Dans l’enseignement du projet, je n’ai jamais cherché à instruire.

Je ne connais ni doctrine ni mantra qui ne pourrait être remis en question à chaque année passée, à chaque promotion rencontrée, voir parfois, de séance en séance.

Tout chemin suivit tout à fait jusqu’au bout, conduit tout à fait au néant.

Cela va de pair avec l’idée selon laquelle la construction est un objet statique, idée qui va à l’encontre même de la nature du sol sur lequel elle s’inscrit.

Je m’interesse d’avantage à découvrir avec l’étudiant son expression propre, son histoire, son univers créatif, ses envies, ses couleurs, son approche. Le plus grand défi de l’architecte est de protéger et d’émouvoir, sans figer. Celui de l’enseignant, est de l’apprendre par lui-même puis de le transmettre. L’enseignant architecte est lui aussi un élève. L’architecte doit le rester toute sa vie.

Nos sociétés sont en constante évolution : nous ne vivons plus de la manière dont nos grands- parents, ni nos parents ont vécu. Nous ne vivons déjà plus de la même manière où nous avons grandi. Le paradigme de l’objet construit comme une sculpture inerte reflète l’idéal biaisé d’une foi simplifiée au profit de l’image pour sa forme, et non pour son sens. A quel paradoxe l’architecte doit-il faire face lorsqu’il conçoit des lieux d’usage pour des générations dont il ne peut qu’imaginer le mode de vie réel au jour de la construction de l’ouvrage ?

Nous ne pouvons envisager que les futures générations grandissent dans des glacières sous couvert de performance énergétique. Avant de parler performance, il faut parler consommation, et avant consommation, habitude d’habiter.

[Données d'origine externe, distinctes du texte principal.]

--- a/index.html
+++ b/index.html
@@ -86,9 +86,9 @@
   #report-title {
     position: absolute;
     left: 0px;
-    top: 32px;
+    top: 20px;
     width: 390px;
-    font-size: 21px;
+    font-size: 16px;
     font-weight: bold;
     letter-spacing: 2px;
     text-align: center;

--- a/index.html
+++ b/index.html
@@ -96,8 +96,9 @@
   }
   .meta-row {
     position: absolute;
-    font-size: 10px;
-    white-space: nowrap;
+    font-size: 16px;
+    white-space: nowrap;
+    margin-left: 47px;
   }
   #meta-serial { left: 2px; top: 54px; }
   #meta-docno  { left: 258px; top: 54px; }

À l’inverse de la norme qui uniformise, l’architecte agit comme un compositeur du cas par cas. Il est dans notre rôle de trouver et retrouver de nouveaux modes de vie. En d’autres termes, c’est du bon sens que nous devons transmettre.

Cette notion est intimement liée à l’intangible et au territoire qu’on habite : à la terre, au ciel, à notre relation au cosmos et au chaos, à notre mode de sentir et notre mode de voir.

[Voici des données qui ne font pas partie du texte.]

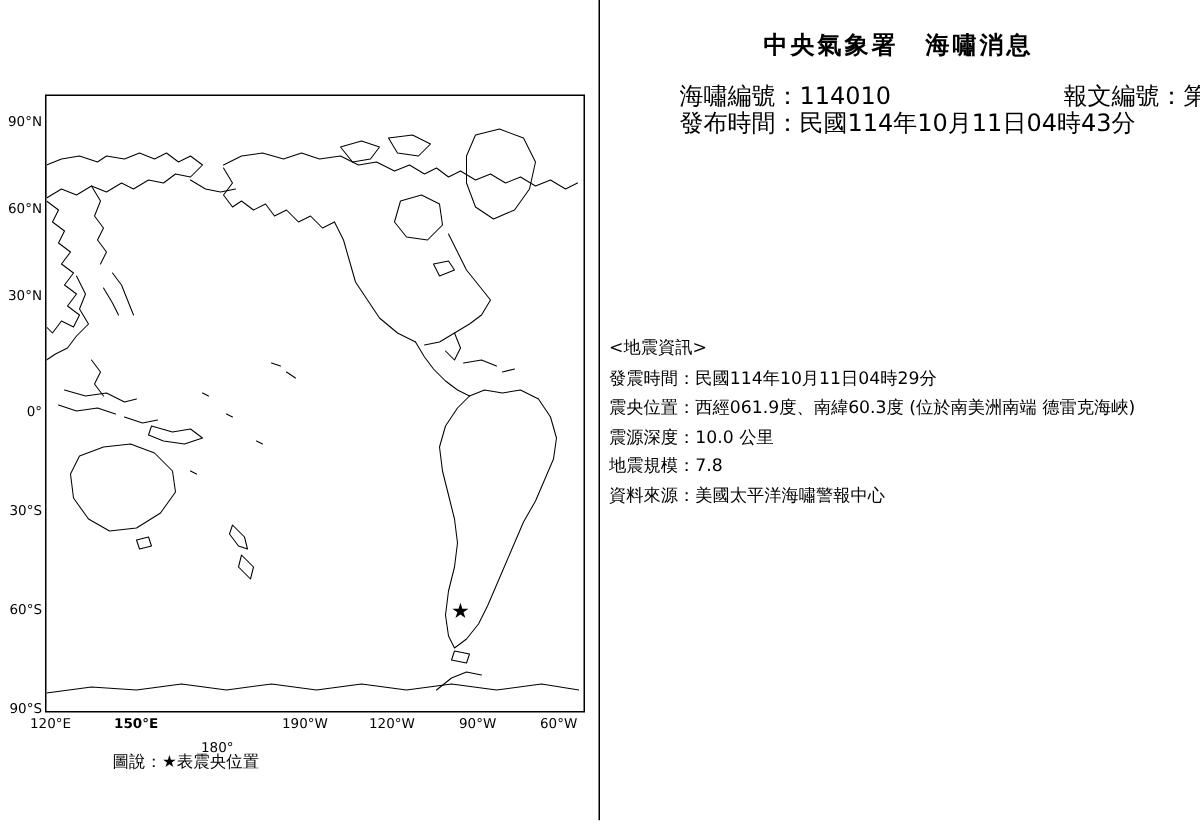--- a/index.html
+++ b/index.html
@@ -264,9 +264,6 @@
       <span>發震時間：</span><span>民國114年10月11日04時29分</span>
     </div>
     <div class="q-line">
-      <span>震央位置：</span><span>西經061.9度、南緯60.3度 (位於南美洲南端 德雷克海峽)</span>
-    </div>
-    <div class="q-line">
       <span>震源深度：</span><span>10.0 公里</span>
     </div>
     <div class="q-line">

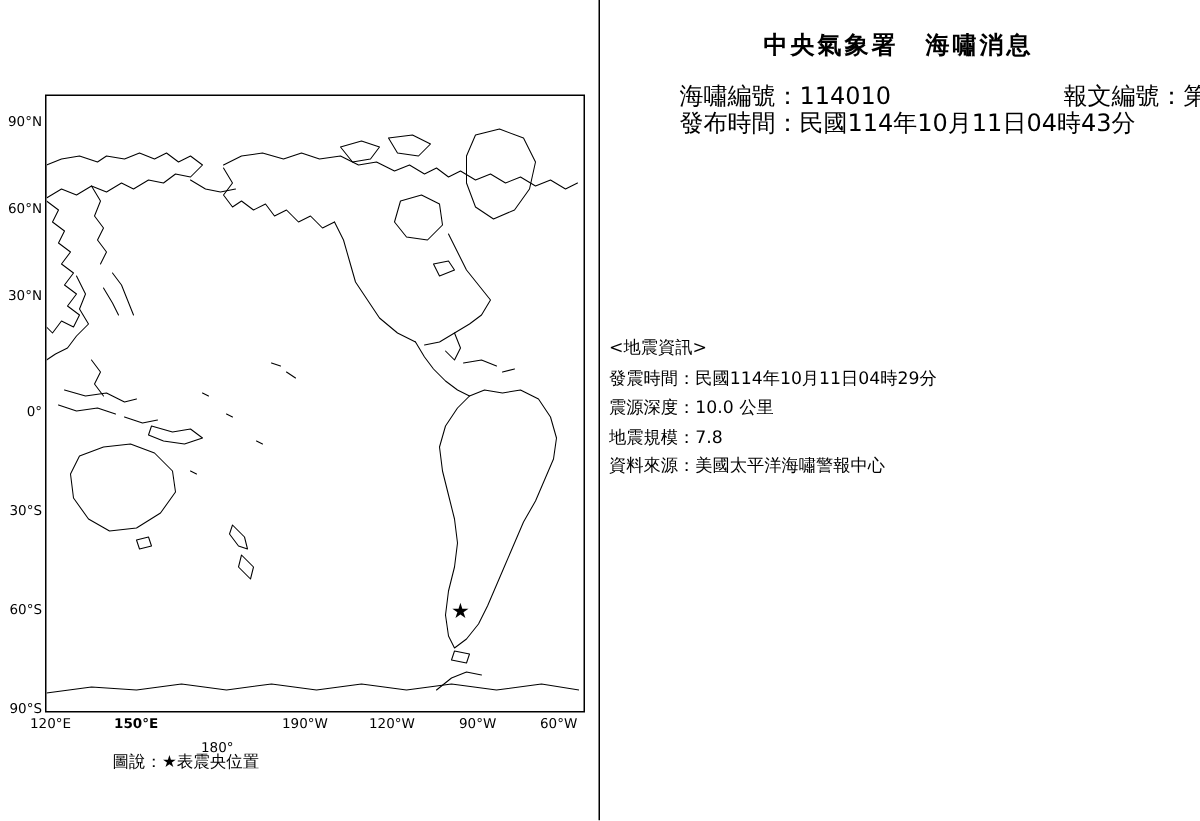--- a/index.html
+++ b/index.html
@@ -141,7 +141,7 @@
   <div class="lat-label" style="top:460px;">90°S</div>
 
   <div class="lon-label" style="left:20px;">120°E</div>
-  <div class="lon-label" style="left:76px;font-weight:bold;">150°E</div>
+  <div class="lon-label" style="left:76px;">150°E</div>
   <div class="lon-label" style="left:134px;margin-top:16px;">180°</div>
   <div class="lon-label" style="left:188px;">190°W</div>
   <div class="lon-label" style="left:246px;">120°W</div>

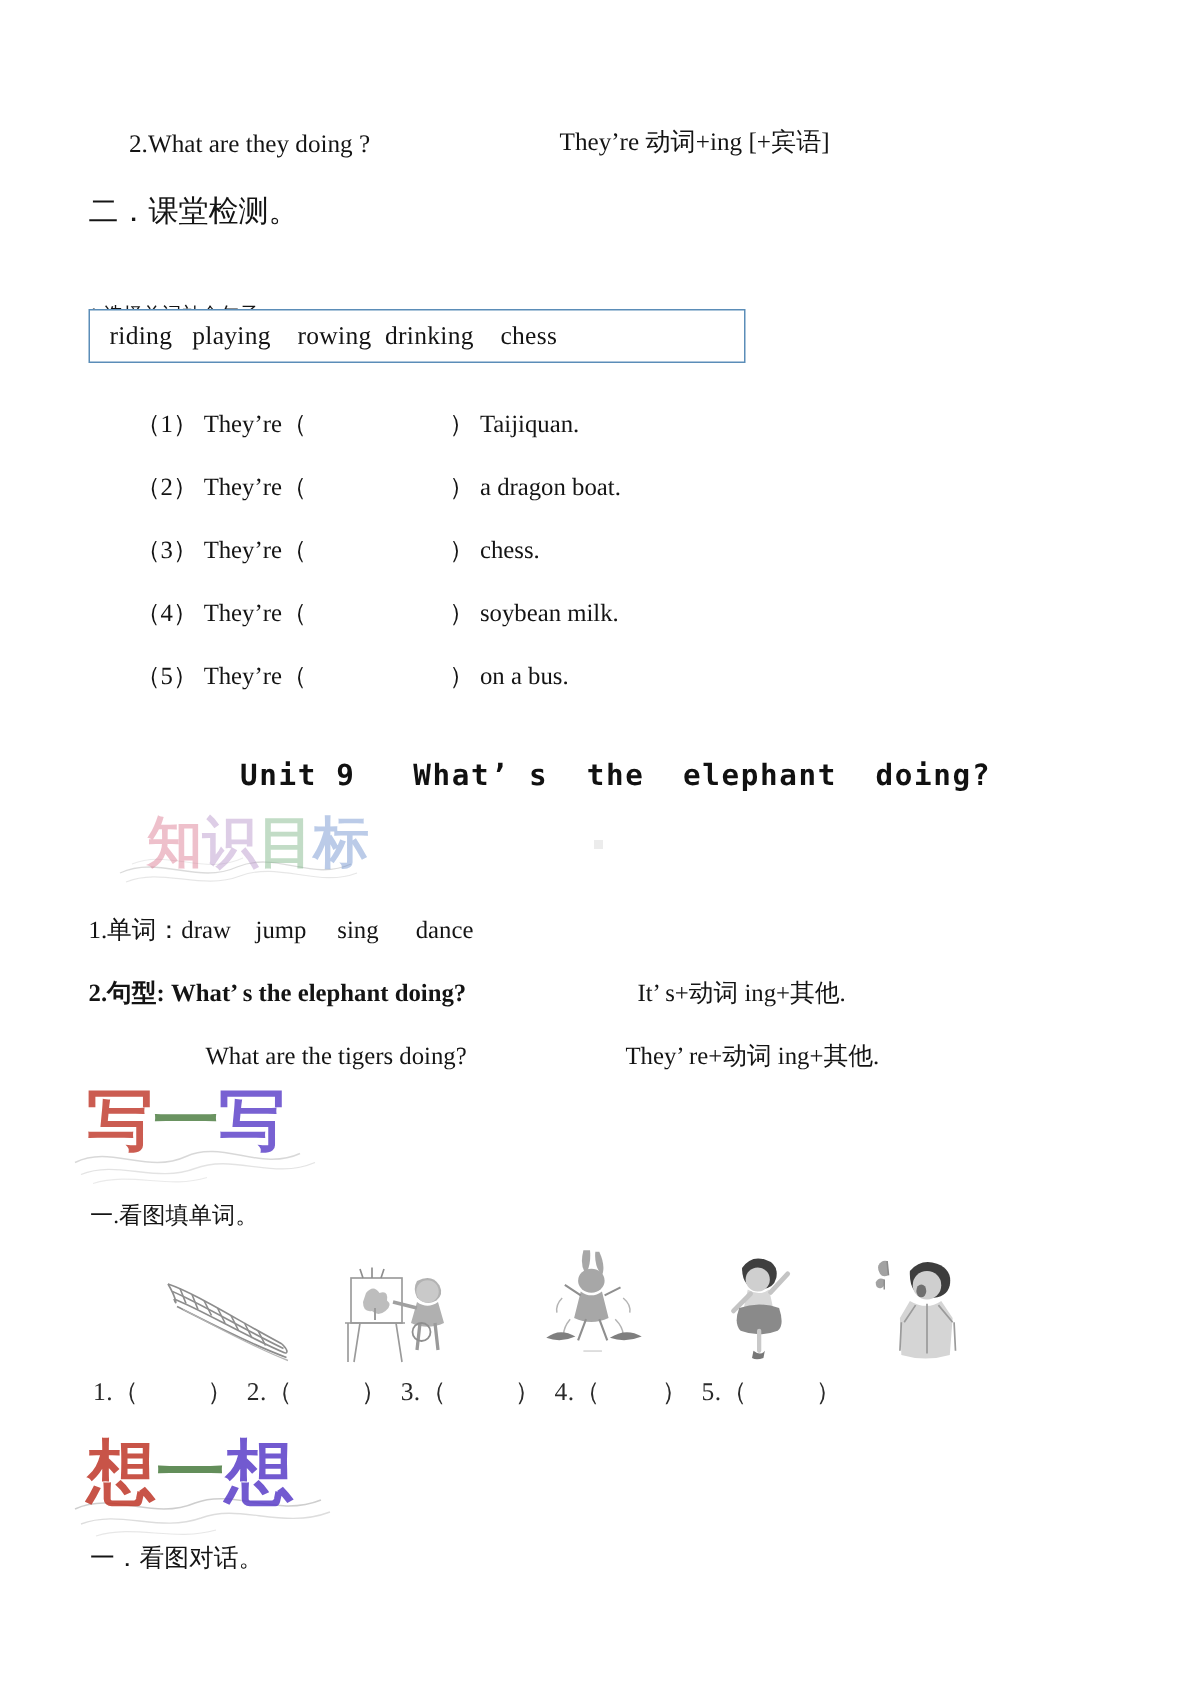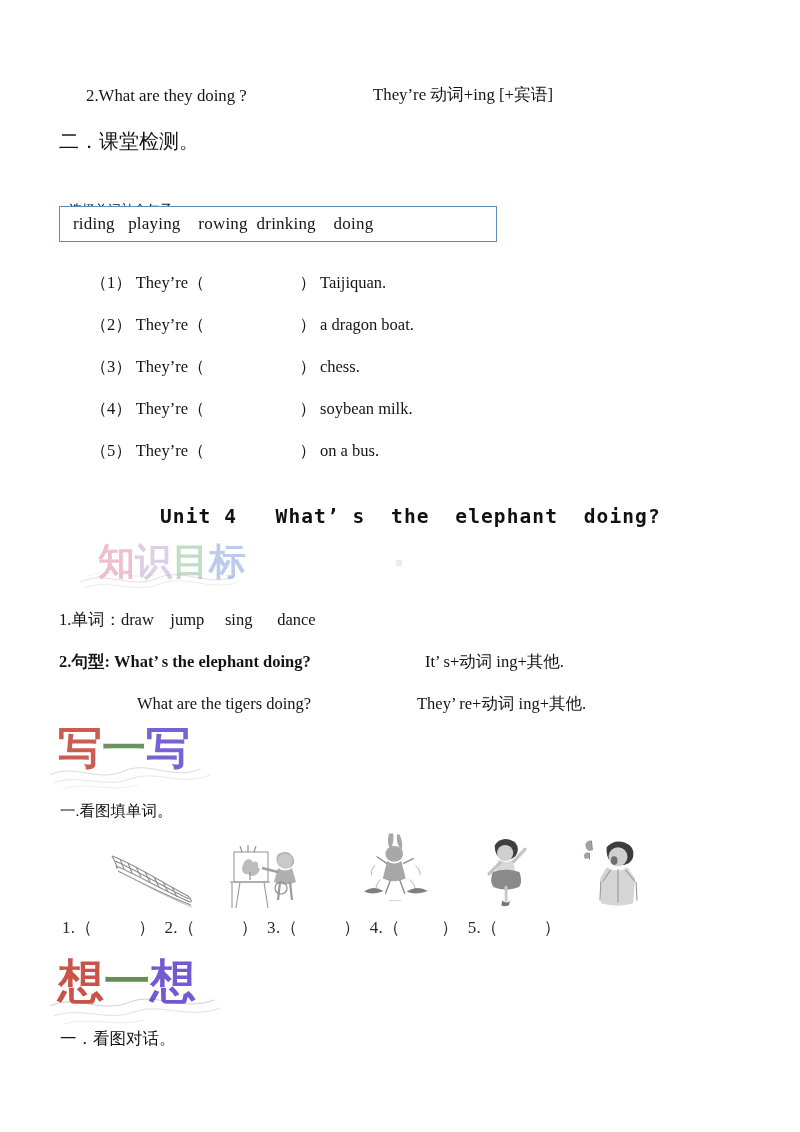--- a/index.html
+++ b/index.html
@@ -133,7 +133,7 @@
   <div class="row serif" style="left:59px; top:172px; font-size:13px;margin-top:31px;">1.选择单词补全句子</div>
 
   <div class="wordbox"></div>
-  <div class="wordbox-inner">riding   playing    rowing  drinking    doing</div>
+  <div class="wordbox-inner">riding   playing    rowing  drinking    chess</div>
 
   <div class="row serif" style="left:74px; top:258px;">
     <span>（1）</span><span style="display:inline-block;width:4px"></span><span>They’re（</span><span style="display:inline-block;width:95px"></span><span>）</span><span style="display:inline-block;width:4px"></span><span>Taijiquan.</span>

L’architecte conçoit pour d’autres individus que lui. Il doit découvrir leurs propres relations à l’habiter, et révéler leur potentialités : il est le garant de la traduction de l’immuable. Dans mon atelier, je cherche à ce que l’étudiant architecte découvre ses propres relations aux éléments, les expérimente et les révèle ; je le pousse à trouver des prémices de sa méthode, qui lui permettra bientôt d’être le capteur des réceptions du monde. Pour que l’architecte soit en mesure de recevoir, digérer, traduire et formaliser les perceptions des individus avec qui il interagit, il doit avoir passer l’expérience de l’appréhension de son propre sens profond.

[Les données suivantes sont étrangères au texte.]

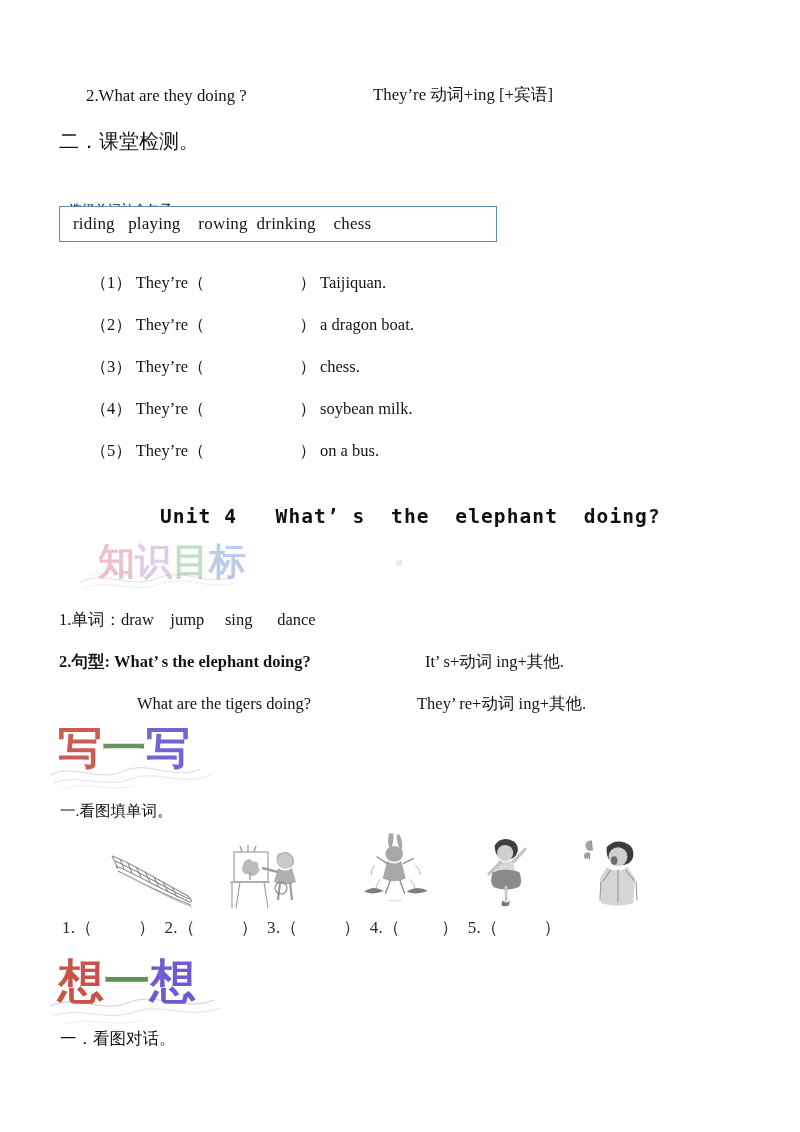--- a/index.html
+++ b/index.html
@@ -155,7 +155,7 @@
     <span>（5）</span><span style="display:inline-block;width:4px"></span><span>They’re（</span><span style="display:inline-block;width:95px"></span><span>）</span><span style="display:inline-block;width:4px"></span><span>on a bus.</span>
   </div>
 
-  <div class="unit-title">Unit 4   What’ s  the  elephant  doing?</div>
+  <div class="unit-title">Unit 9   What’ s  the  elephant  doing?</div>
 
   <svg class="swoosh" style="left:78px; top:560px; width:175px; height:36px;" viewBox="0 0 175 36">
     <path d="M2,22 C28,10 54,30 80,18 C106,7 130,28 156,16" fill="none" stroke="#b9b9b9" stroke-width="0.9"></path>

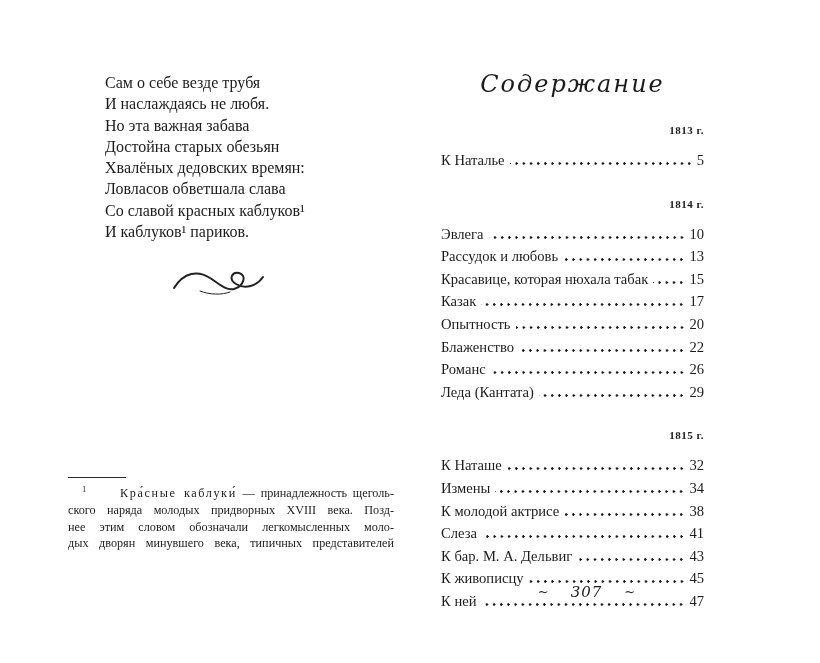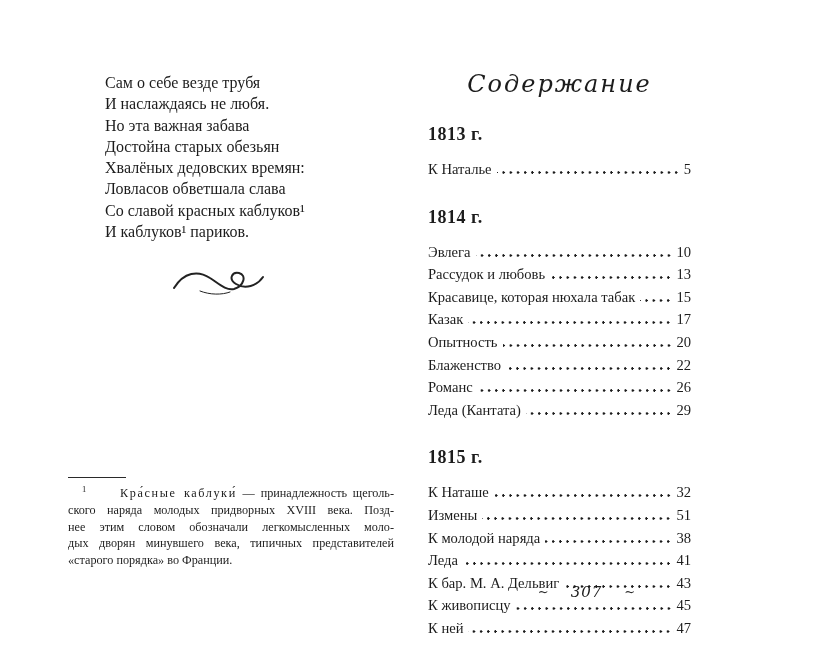--- a/index.html
+++ b/index.html
@@ -27,7 +27,7 @@
   .fn-term { letter-spacing: 1.6px; margin-left: 28px; }
 
   
-  .right-page { position: absolute; left: 428px; top: 70px; width: 263px; }
+  .right-page { position: absolute; left: 441px; top: 70px; width: 263px; }
   .toc-title {
     text-align: center;
     font-style: italic;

À travers cet exercice, il se pose la question de son essence véritable, unique, et réalise un indispensable travail d’introspection. Il en ressort alors propriétaire de toutes les clefs d’appréhension des dimensions telluriques de sa profession et de son environnement ; il sera en mesure de les donner à son tour.

N’est ce pas là la véritable vertu de la transmission ?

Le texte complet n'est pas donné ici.